Do medical doctors vote on whether the flu or rheumatism or skin cancer are diseases?
The DSM-III (1980) was an effort to jettison outdated theories and terms such as “neurosis” and replace them with an objective list of disorders with agreed-upon symptoms. The DSM-IIIR (1987) was 567 pages and included nearly 300 disorders. The DSM-IV (1994, slightly revised in 2000) was 900 pages and contained nearly 400 disorders. The new DSM-5, with its modernized Arabic number, is 947 pages. It contains, along with serious mental illnesses, “binge-eating disorder” (whose symptoms include “eating when not feeling physically hungry”), “caffeine intoxication,” “parent-child relational problem” and my favorite, “antidepressant discontinuation syndrome.” Now psychiatrists can treat the symptoms of going off antidepressants, which is good because the expanded criteria for many disorders allows doctors to prescribe antidepressants more often for more problems.
If people treated the DSM the way most treat the other Bible—nod their heads to it, say they believe in it and continue sinning—we might be all right. Many psychotherapists who still practice therapy, rather than prescribe a cocktail of Zoloft and Risperdal with a tincture of Ritalin, do just that. They find a label that suits, for insurance purposes, and then get on with helping the client.
Eventually financial incentive come into the picture.

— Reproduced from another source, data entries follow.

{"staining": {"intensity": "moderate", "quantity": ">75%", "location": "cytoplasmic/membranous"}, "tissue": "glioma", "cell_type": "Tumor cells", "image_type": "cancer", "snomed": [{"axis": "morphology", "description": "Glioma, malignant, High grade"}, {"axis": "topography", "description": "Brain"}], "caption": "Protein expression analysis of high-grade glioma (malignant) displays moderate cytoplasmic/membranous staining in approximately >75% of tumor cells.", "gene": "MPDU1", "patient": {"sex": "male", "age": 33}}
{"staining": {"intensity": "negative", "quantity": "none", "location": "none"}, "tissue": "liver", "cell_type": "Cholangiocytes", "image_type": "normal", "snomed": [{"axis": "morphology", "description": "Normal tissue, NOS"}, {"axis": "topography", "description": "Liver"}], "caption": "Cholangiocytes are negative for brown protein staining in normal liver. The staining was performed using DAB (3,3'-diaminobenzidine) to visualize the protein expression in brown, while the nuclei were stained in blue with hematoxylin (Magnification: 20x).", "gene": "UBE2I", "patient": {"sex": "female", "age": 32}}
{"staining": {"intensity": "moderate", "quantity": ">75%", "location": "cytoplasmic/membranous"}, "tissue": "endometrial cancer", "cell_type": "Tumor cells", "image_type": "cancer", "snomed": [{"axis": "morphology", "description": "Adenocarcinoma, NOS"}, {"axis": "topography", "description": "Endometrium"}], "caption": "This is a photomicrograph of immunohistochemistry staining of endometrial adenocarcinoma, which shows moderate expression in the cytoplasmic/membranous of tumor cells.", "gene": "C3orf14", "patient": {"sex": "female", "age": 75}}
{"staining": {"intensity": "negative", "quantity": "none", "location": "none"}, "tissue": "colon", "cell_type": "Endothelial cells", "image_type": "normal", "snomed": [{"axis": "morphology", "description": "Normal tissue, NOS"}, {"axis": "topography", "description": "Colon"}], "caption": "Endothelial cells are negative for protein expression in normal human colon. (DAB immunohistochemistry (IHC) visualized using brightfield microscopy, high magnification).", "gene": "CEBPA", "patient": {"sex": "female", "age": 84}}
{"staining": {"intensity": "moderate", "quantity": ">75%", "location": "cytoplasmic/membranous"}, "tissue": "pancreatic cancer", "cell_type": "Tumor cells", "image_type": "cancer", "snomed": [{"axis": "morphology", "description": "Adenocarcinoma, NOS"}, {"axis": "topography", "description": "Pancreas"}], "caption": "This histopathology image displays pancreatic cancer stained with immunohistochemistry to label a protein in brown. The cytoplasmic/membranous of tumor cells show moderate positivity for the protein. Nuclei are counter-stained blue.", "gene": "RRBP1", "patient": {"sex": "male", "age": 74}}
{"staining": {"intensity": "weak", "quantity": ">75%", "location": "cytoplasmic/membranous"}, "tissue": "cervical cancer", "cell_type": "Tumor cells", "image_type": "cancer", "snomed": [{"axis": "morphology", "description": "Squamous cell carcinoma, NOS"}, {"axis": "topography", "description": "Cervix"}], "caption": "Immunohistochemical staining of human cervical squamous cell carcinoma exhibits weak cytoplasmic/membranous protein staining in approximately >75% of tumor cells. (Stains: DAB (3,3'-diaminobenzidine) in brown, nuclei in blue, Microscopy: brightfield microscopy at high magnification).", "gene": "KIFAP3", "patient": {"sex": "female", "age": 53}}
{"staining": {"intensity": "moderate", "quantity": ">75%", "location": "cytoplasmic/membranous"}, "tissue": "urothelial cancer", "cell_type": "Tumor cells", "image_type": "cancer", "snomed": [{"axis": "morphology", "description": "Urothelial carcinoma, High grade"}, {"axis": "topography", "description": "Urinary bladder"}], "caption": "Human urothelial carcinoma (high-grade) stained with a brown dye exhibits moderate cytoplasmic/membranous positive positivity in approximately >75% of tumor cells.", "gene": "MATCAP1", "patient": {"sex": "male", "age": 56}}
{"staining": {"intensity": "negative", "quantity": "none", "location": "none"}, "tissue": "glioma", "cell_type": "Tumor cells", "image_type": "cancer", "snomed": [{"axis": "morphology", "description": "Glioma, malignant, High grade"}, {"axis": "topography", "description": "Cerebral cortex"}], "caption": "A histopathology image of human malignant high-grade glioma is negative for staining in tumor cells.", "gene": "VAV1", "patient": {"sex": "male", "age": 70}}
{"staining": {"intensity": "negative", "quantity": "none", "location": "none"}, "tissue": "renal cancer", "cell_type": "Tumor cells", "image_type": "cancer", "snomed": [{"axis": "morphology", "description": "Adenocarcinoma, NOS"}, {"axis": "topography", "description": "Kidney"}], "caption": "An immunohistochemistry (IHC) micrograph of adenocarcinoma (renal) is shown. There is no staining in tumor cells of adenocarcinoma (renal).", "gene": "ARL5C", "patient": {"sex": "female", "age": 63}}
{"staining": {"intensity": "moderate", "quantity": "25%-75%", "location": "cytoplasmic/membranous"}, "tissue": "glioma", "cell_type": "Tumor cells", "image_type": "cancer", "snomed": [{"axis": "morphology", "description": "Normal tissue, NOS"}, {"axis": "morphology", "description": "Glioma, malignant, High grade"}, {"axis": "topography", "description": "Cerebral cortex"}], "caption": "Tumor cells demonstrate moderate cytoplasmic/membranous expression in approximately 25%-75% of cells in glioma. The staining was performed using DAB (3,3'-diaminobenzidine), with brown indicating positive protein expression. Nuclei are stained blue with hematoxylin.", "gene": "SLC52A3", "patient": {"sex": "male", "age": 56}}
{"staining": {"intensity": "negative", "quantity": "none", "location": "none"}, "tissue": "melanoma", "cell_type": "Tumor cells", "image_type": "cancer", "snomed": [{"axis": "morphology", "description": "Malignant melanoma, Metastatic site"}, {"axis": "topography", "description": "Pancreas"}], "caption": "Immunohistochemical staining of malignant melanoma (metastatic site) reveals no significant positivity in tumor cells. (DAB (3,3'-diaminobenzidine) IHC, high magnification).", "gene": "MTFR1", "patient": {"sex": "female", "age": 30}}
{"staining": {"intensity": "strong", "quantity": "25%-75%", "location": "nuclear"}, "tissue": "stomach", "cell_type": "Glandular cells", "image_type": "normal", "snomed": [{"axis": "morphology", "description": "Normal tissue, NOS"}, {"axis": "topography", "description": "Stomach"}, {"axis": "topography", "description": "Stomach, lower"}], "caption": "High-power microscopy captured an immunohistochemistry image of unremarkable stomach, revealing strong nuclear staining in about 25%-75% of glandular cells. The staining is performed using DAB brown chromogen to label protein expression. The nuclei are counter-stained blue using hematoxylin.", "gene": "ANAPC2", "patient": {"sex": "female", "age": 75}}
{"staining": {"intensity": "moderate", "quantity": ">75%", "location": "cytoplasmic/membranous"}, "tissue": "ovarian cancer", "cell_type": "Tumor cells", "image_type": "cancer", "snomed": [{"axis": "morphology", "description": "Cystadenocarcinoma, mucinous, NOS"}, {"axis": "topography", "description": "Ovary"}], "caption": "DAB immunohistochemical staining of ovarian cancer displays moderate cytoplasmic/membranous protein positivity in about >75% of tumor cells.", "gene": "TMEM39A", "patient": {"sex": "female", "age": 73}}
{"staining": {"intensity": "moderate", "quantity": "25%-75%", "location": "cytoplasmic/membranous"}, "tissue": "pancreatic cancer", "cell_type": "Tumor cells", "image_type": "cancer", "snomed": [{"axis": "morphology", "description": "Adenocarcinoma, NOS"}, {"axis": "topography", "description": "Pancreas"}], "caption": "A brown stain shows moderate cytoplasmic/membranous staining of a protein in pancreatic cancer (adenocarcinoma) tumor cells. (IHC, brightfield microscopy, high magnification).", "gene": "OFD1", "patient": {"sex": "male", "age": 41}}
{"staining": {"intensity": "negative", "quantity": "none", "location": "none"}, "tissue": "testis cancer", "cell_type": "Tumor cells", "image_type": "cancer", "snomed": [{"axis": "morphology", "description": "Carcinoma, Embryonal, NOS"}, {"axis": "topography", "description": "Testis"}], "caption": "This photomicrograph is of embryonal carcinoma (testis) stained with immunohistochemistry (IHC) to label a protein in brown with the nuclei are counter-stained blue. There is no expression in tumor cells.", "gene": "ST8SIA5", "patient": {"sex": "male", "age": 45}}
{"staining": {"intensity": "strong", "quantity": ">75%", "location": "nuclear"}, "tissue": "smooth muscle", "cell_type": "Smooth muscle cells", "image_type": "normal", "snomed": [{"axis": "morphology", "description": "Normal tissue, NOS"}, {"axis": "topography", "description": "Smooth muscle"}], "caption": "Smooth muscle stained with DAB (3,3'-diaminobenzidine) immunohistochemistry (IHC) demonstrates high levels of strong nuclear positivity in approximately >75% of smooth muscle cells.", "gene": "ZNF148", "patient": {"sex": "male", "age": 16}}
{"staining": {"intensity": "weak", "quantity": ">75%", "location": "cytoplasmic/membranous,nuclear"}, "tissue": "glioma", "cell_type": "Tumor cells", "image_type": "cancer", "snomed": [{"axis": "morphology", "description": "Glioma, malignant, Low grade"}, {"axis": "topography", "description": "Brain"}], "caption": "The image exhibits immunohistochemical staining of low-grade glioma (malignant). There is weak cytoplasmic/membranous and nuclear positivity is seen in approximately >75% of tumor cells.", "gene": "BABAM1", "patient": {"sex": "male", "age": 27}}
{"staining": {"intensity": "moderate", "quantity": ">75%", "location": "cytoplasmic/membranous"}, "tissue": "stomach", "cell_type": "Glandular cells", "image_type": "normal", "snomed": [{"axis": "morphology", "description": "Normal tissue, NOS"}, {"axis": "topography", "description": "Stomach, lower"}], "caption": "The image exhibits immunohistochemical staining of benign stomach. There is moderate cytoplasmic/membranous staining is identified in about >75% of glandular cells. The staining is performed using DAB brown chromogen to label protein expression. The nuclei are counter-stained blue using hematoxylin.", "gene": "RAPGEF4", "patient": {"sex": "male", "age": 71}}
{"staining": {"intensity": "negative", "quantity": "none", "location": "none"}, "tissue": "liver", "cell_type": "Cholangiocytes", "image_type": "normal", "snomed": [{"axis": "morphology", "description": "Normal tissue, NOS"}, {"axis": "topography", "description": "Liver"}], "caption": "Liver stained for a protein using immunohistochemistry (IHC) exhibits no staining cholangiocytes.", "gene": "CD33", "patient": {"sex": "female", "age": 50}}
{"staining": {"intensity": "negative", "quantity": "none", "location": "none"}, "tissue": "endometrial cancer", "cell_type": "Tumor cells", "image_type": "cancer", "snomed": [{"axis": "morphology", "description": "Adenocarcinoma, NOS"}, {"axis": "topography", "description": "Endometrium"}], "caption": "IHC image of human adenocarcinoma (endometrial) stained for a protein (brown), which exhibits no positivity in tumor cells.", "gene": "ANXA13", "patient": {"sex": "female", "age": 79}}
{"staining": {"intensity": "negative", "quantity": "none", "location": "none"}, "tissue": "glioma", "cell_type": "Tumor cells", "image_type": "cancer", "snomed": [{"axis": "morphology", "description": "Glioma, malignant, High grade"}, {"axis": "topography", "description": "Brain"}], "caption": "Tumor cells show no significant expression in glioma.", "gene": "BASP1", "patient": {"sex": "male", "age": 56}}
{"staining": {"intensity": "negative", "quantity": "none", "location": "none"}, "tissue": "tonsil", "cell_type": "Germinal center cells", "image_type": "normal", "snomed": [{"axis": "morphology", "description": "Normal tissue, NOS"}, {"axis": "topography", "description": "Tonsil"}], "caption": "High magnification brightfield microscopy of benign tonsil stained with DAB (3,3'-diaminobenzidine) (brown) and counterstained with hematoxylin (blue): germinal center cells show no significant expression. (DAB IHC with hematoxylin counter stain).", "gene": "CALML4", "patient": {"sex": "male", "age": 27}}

But the DSM has grown too powerful to ignore; it is the linchpin of the pharmaceutical-medical complex. Adding more disorders allows doctors to be compensated for treating any kind of problem, from garden-variety sorrow to incapacitating depression. Drug companies encourage new disorders so that they can create medications or repackage old ones: Prozac, when its patent expired, was renamed Sarafem to treat “Premenstrual Dysphoric Disorder.” PMDD had been relegated to the kids’ table (that is, an appendix) in the DSM-IV, thanks to protests by women clinicians who wondered why menstrual symptoms constitute a “mental disorder” when, say, Hypertestosterone Hostility Disorder is nowhere to be found. Alas, PMDD has moved to the adults’ table in the DSM-5. HHD is still MIA.
The review is rather long but worth a read if you’re interested in mental health issues and the power this book plays in treatment and giving incentives for treatments.